Work order ▸ A faithful copy of the entries, without any pictures, is what is needed here.

Task data ▸
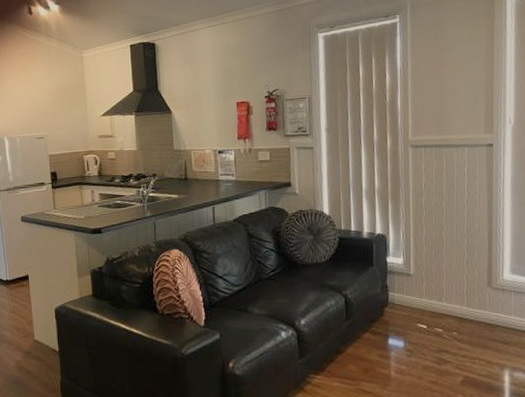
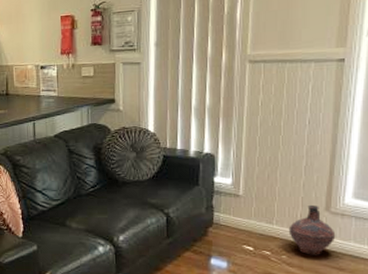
ceramic jug: none [457,281,499,331] -> present [288,204,336,255]

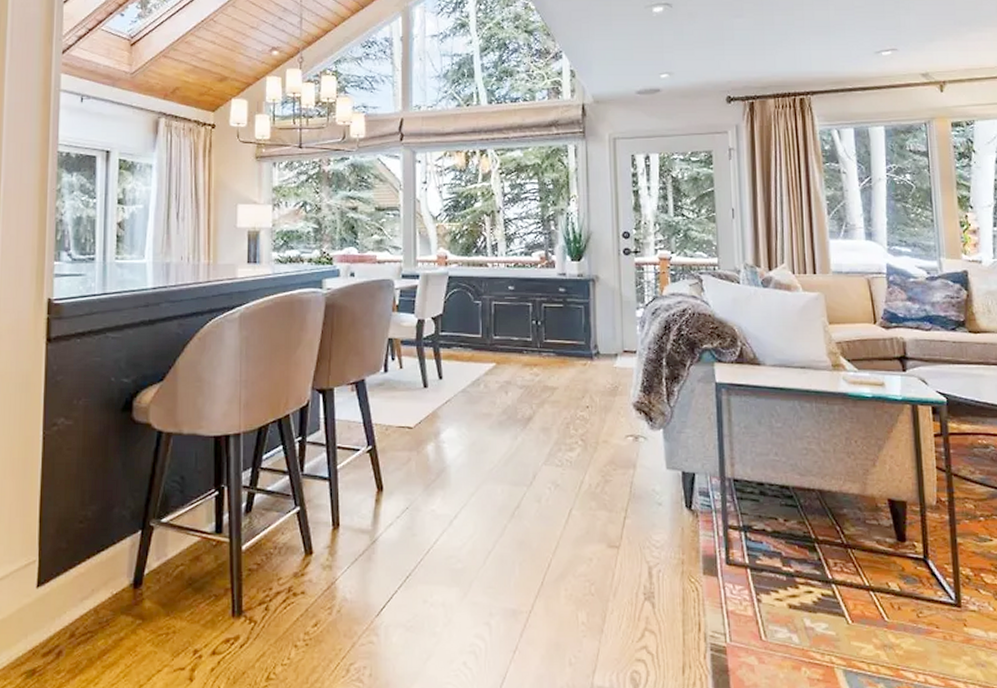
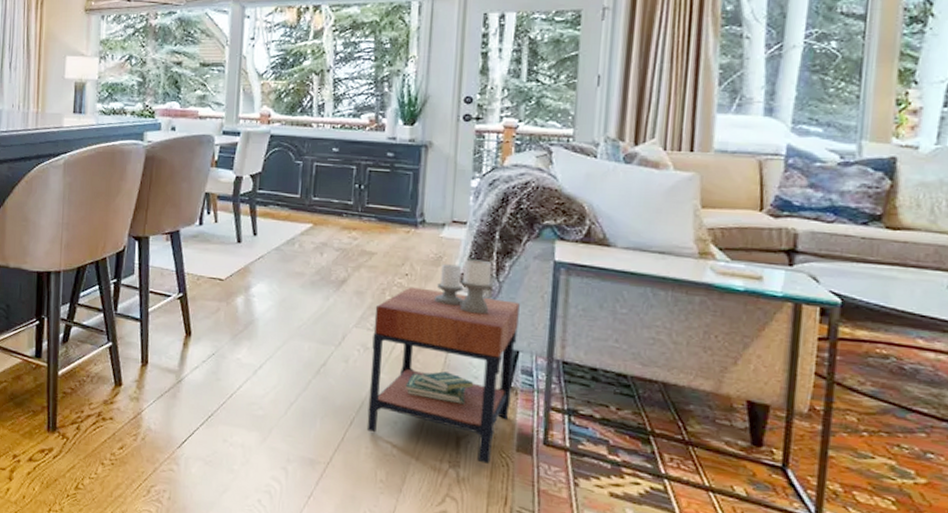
side table: none [561,387,693,591] -> present [366,259,520,464]

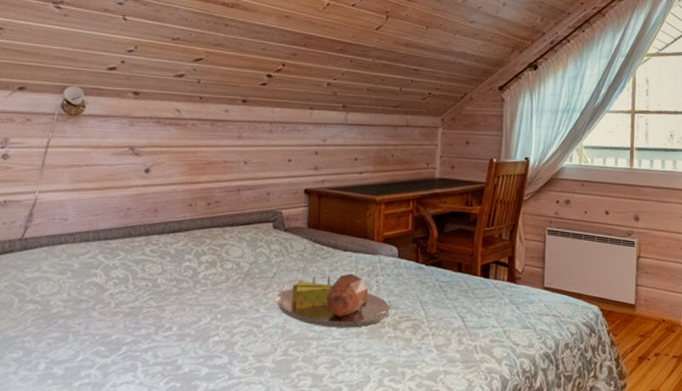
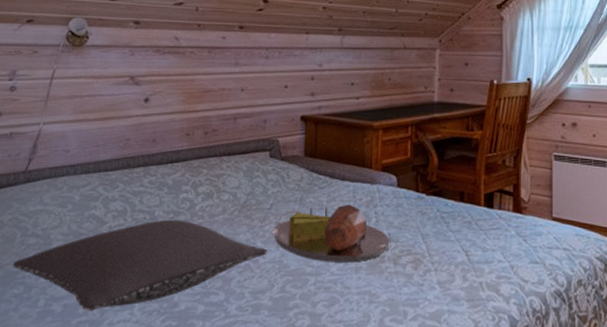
pillow: none [10,287,271,374] -> present [12,219,268,311]

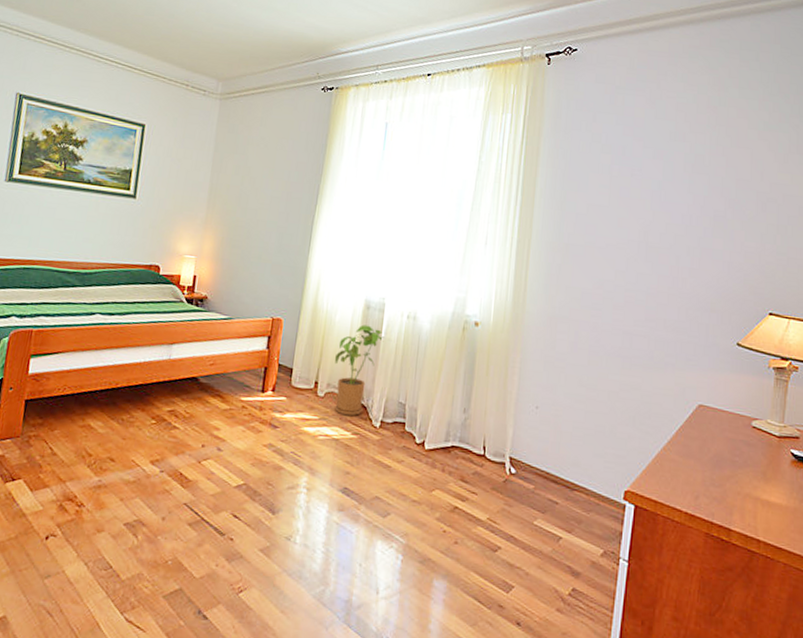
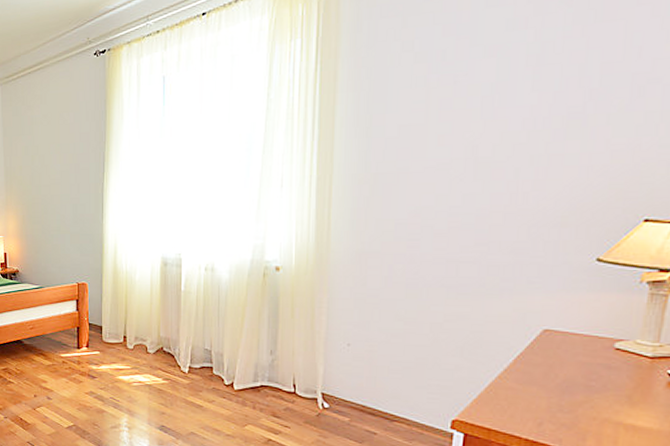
house plant: present [335,324,385,417] -> none [140,281,184,364]

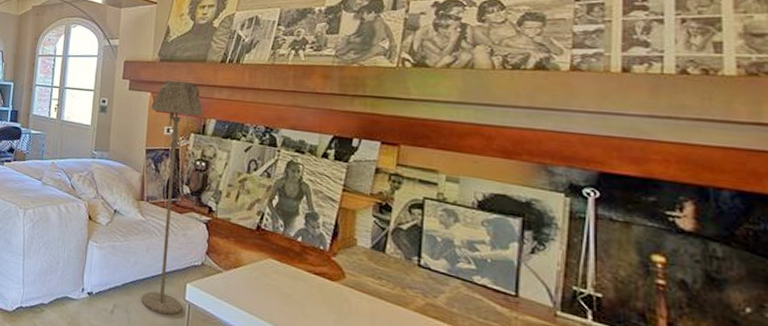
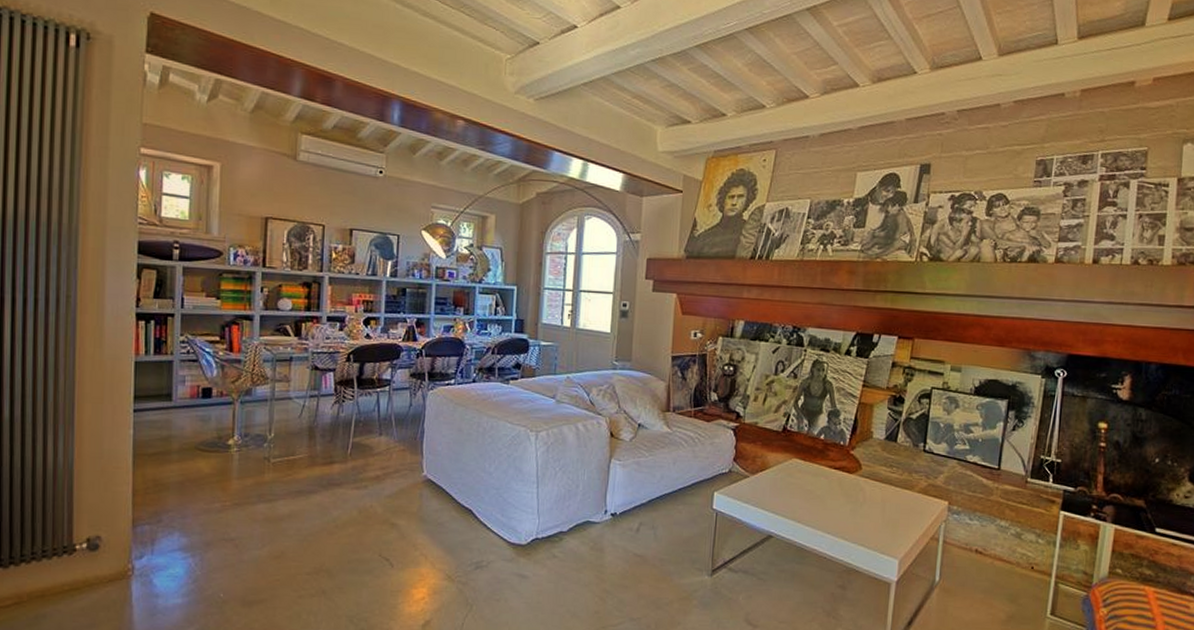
floor lamp: present [141,80,204,315] -> none [667,279,732,526]

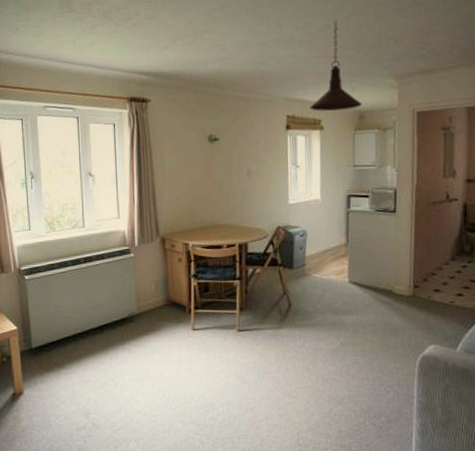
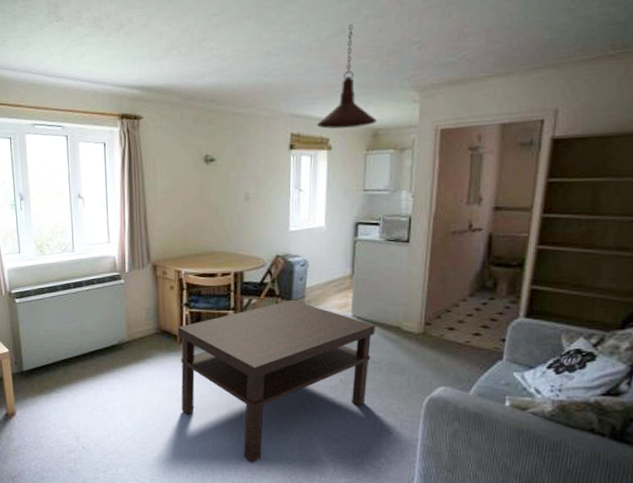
coffee table: none [186,268,370,430] -> present [177,299,375,463]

Task result ▸
ceramic jug: none [457,281,499,331] -> present [288,204,336,255]

side table: none [561,387,693,591] -> present [366,259,520,464]

pillow: none [10,287,271,374] -> present [12,219,268,311]

house plant: present [335,324,385,417] -> none [140,281,184,364]

floor lamp: present [141,80,204,315] -> none [667,279,732,526]

coffee table: none [186,268,370,430] -> present [177,299,375,463]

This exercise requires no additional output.